■ **SUPPLIED TEXT**
THE BLADE/DAVE ZAPOTOSKY Enlarge | Buy This Photo
After 15 years of cooking in other people's kitchens from Dallas to Toledo, Erika Rapp will soon settle into her own in downtown Toledo.
"This is something I've always wanted to do," Ms. Rapp said. "I think it's every chef's dream to have their own restaurant."
Registry Bistro, on the first floor of the historic Secor Building at Jefferson and Superior, will open soon, featuring what Ms. Rapp calls modern American regional cuisine. The plan is an emphasis on shared plates, but the menu will have traditional entrees as well. Dishes will change seasonally.
"It's not fine dining, but we're kind of coining ourselves as casual elegant. We want our guests to have a great dining experience, but minus the formality of traditional fine-dining restaurants," she said.
If bar food is more your flavor, or you're hoping to grab some brats before a Mud Hens game, new options for those are coming soon too.
Heading into mid-March, several new taverns and eateries have begun serving patrons or are edging toward their opening dates, adding more options to a downtown dining district that seems to be building upon itself.
Already open is Slap Shots, a reincarnation of the North Superior Street bar of the same name that had been closed for some time. Under new ownership and management, it reopened last week. Marco's Pizza chain founder Pat Giammarco is still working to rehab a building at 611 Monroe St. into an Italian restaurant expected to open this year. Also coming soon are two new bars in the Warehouse District. Sisters Julie Ketterman and Linda Ball are bringing back Ye Olde Durty Bird at 2 S. St. Clair Street, and former Table 44 manager Jim Mettler is opening an all-new tavern called Ye Olde Cock n' Bull on Huron Street across from Fifth Third Field's home plate gate.
THE BLADE/JEREMY WADSWORTH Enlarge | Buy This Photo
"I think the residential capacity [downtown] is way up, and business feeds business. If you can go down and have your choice, as well as go to a concert or see a ball game, it makes it more exciting," Ms. Ball said. "You can see it turning around."
Cynics -- and perhaps realists -- will point out that downtown has had plenty of failed ventures over the years. There are all sorts of statistics, some more reliable than others, on the percentage of new restaurants that fail. But the fact of the matter is many do. The spot that Slap Shots occupies has seen establishments open and close several times over the past few years.
But there's a sense of optimism that now is a good time to be downtown.
"I think it has great potential, especially on the weekends. It's very busy when there are events going on downtown," Slap Shots manager Corey Hughes said.
Mr. Hughes hopes to capture crowds before and after special events at the Huntington Center and cater to the sports crowd. Slap Shots' menu features burgers, wings, pizza, and salads. His is one of the few night spots north of the arena. Most of the eateries and drinkeries are centered south of the arena.

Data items
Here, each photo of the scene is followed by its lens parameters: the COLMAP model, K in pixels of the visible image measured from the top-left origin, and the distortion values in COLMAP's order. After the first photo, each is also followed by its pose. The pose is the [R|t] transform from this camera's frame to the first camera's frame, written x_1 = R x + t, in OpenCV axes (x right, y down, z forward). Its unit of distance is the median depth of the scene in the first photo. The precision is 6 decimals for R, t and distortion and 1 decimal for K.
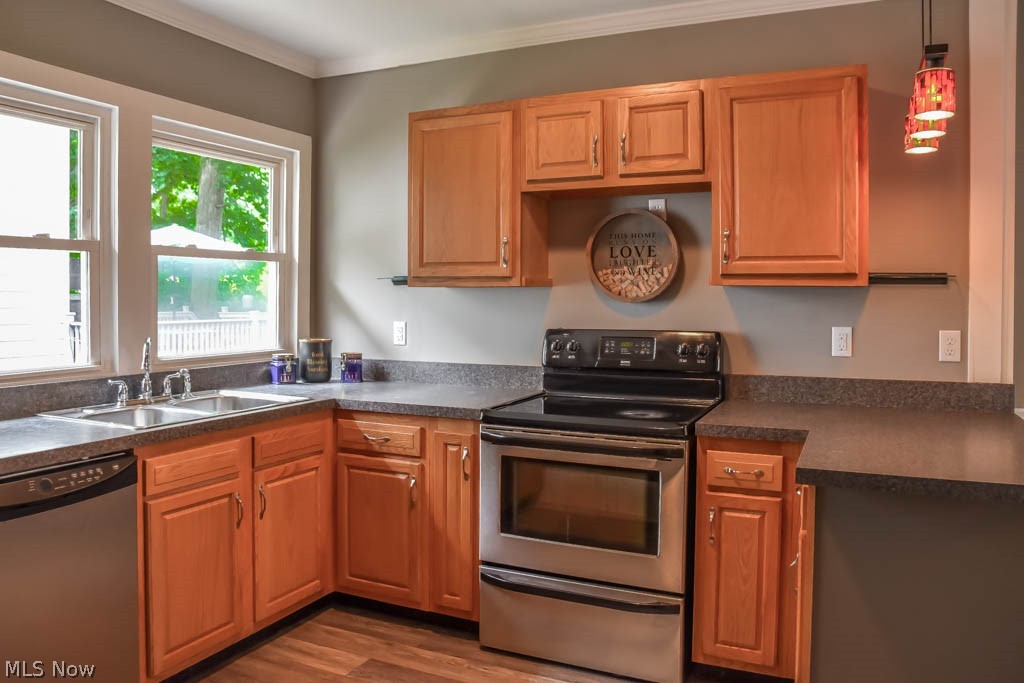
lens RADIAL K [[746.8, 0, 513.0], [0, 746.8, 316.1], [0, 0, 1]] dist [-0.093555, 0.003320]
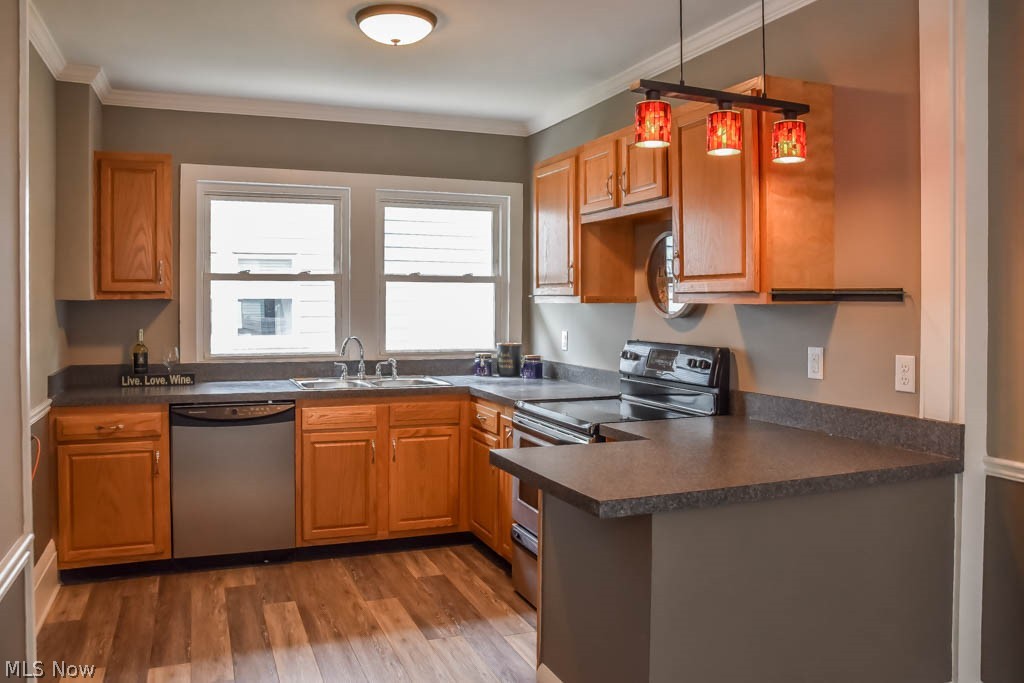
lens RADIAL K [[786.1, 0, 511.4], [0, 786.1, 317.0], [0, 0, 1]] dist [-0.124603, 0.001284]
pose [[0.722892, 0.012212, -0.690853, 0.870139], [-0.018315, 0.999831, -0.001491, -0.015448], [0.690718, 0.013731, 0.722993, 0.024442]]
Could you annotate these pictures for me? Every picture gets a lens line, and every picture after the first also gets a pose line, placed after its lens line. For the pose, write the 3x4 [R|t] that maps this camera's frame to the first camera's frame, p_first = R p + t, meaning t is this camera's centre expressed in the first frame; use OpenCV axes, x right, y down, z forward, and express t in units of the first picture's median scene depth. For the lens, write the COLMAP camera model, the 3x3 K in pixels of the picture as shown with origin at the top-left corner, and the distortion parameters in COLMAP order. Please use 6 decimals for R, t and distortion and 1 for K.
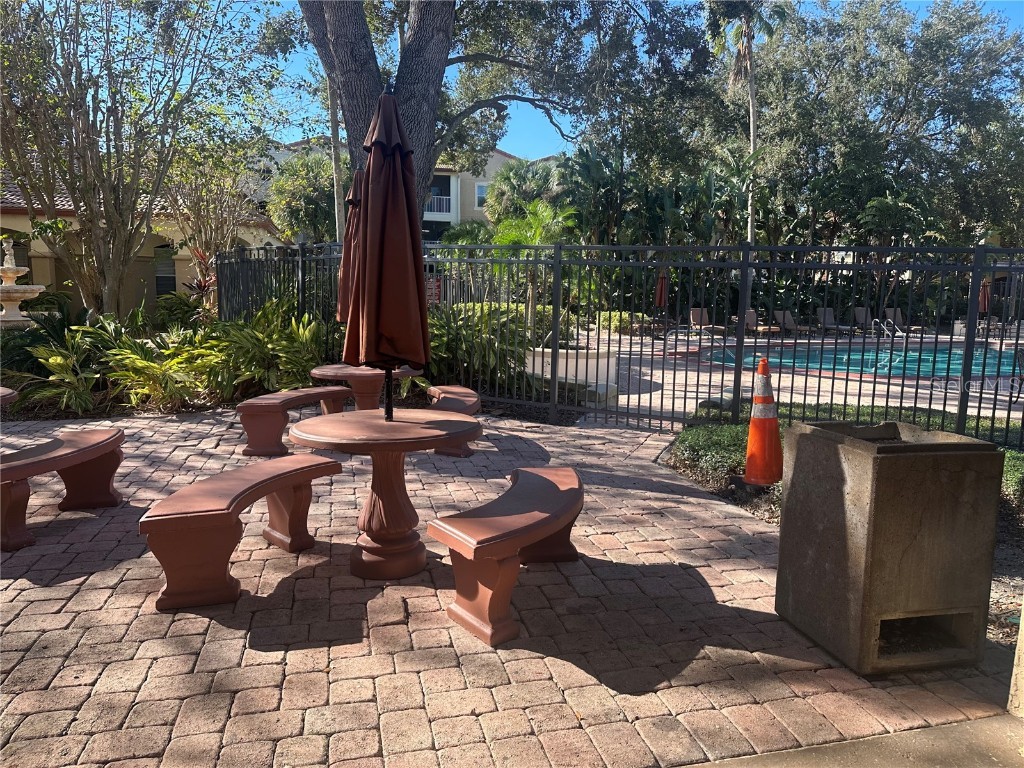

■ **TASK SET**
1 > In the downtown dining article, why does Corey Hughes think Slap Shots has great potential? Answer in one to three sentences.
2 > For each statement, say yes or no to whether the downtown dining article agrees, and quote the words that decide it: (a) Registry Bistro's dishes will change with the seasons. (b) Slap Shots is one of many night spots north of the arena. (c) Ye Olde Cock n' Bull is across from Fifth Third Field's home plate gate.
3 > Quote the downtown dining article, starting with "THE BLADE/JEREMY WADSWORTH" and going on through "past few years.".
Base your work on the downtown dining article alone.

■ **RESULTS OF THE TASKS**
1 > He thinks it has great potential because downtown gets very busy when events are going on, especially on weekends. He hopes to draw crowds before and after special events at the Huntington Center and to cater to the sports crowd.

2 >
(a) Yes: "Dishes will change seasonally."
(b) No: "His is one of the few night spots north of the arena."
(c) Yes: "on Huron Street across from Fifth Third Field's home plate gate."

3 >
THE BLADE/JEREMY WADSWORTH Enlarge | Buy This Photo
"I think the residential capacity [downtown] is way up, and business feeds business. If you can go down and have your choice, as well as go to a concert or see a ball game, it makes it more exciting," Ms. Ball said. "You can see it turning around."
Cynics -- and perhaps realists -- will point out that downtown has had plenty of failed ventures over the years. There are all sorts of statistics, some more reliable than others, on the percentage of new restaurants that fail. But the fact of the matter is many do. The spot that Slap Shots occupies has seen establishments open and close several times over the past few years.